BEGIN
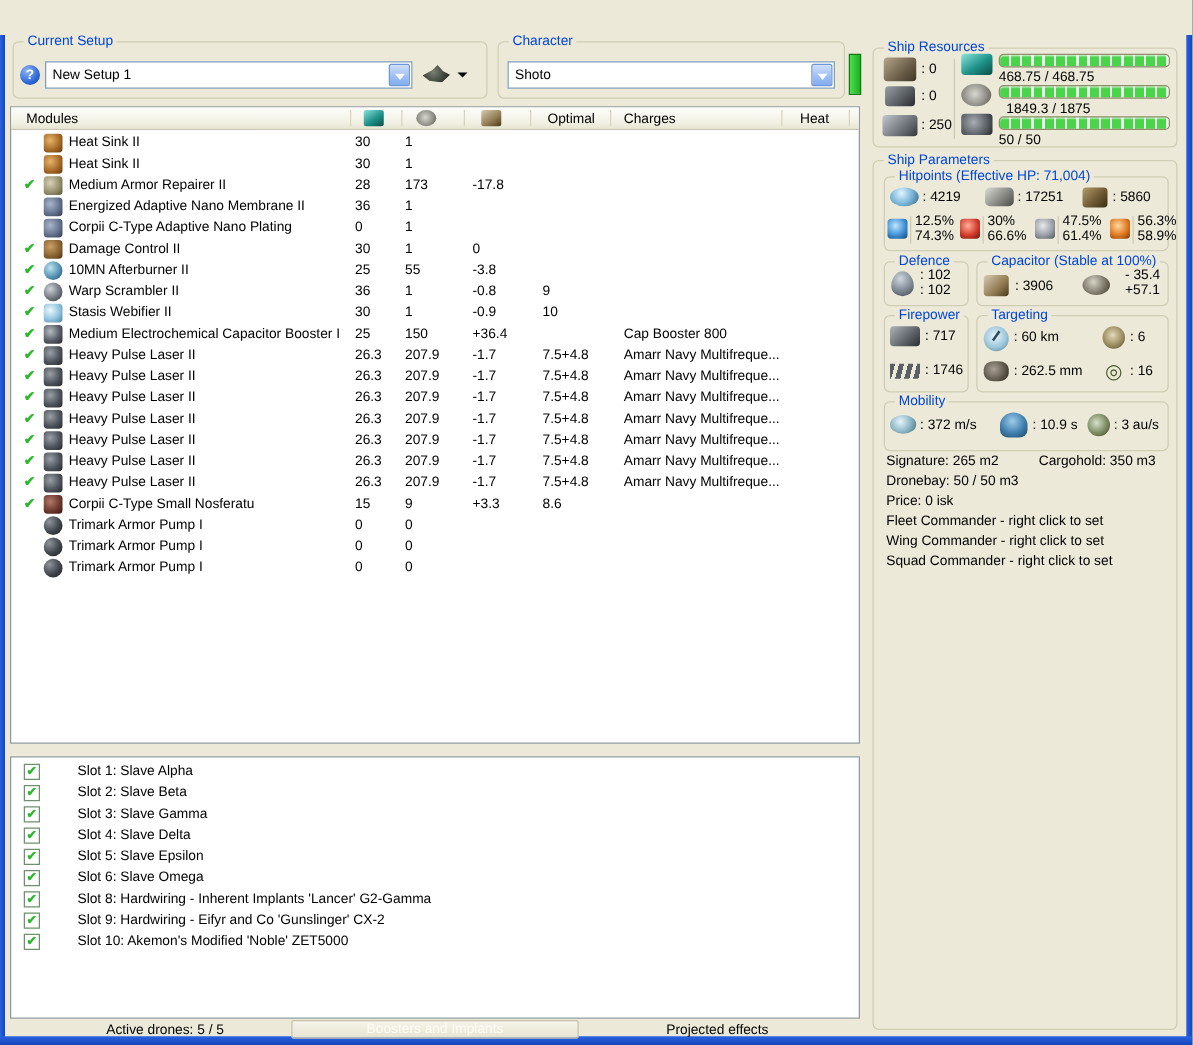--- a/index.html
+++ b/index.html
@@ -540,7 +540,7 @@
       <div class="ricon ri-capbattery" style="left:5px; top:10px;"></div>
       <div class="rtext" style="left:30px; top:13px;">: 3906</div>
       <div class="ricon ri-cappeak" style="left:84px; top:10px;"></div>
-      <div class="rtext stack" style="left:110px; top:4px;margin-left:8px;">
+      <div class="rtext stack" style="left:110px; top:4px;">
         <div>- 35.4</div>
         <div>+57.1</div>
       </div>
END
§ **WORK REQUIRED**
What you return must match each record exactly and contain no images.

§ **SOLUTION**
--- a/index.html
+++ b/index.html
@@ -540,7 +540,7 @@
       <div class="ricon ri-capbattery" style="left:5px; top:10px;"></div>
       <div class="rtext" style="left:30px; top:13px;">: 3906</div>
       <div class="ricon ri-cappeak" style="left:84px; top:10px;"></div>
-      <div class="rtext stack" style="left:110px; top:4px;margin-left:8px;">
+      <div class="rtext stack" style="left:110px; top:4px;">
         <div>- 35.4</div>
         <div>+57.1</div>
       </div>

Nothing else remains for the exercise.